● **Entries supplied**

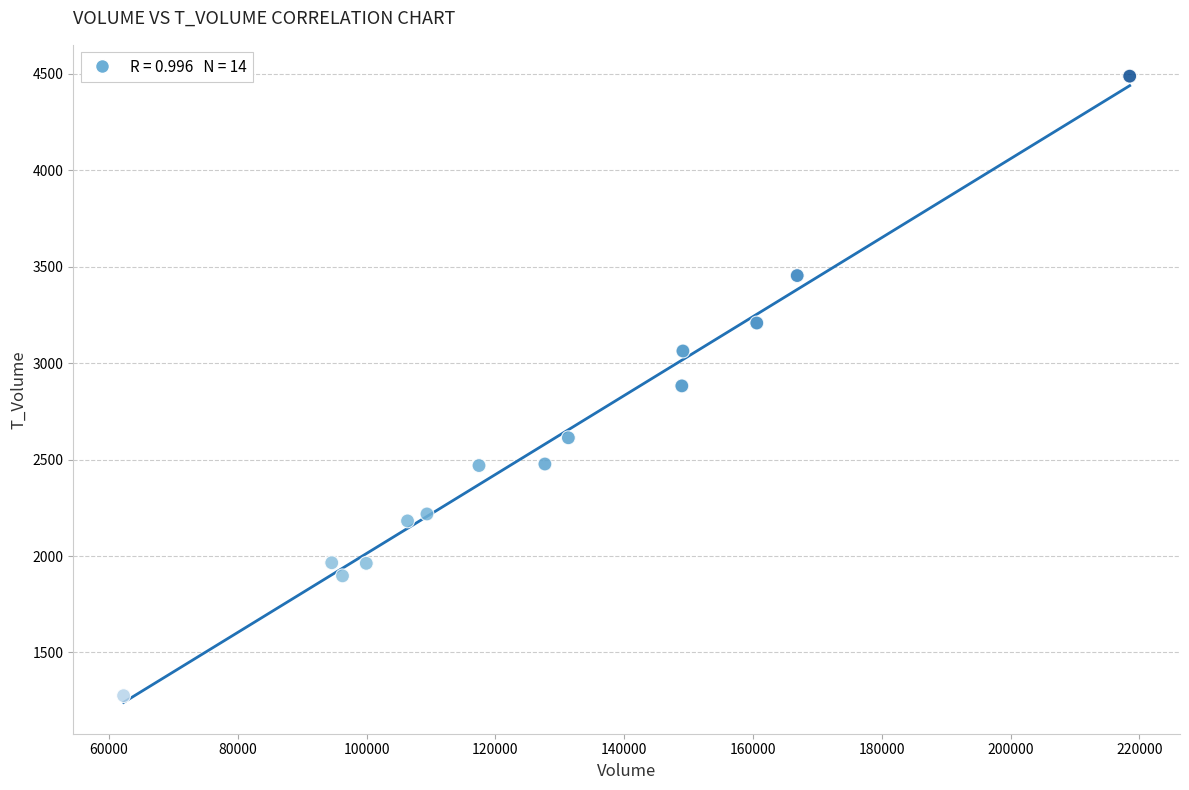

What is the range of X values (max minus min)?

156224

---

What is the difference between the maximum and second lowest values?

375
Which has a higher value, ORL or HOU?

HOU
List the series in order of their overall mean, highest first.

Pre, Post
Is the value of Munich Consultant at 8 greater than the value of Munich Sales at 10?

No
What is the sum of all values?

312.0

● **Work required**
Please count the lines in the material above that contain the string "What", treating uppercase and lowercase as different, and reply with only that number.

● **Written reply**
3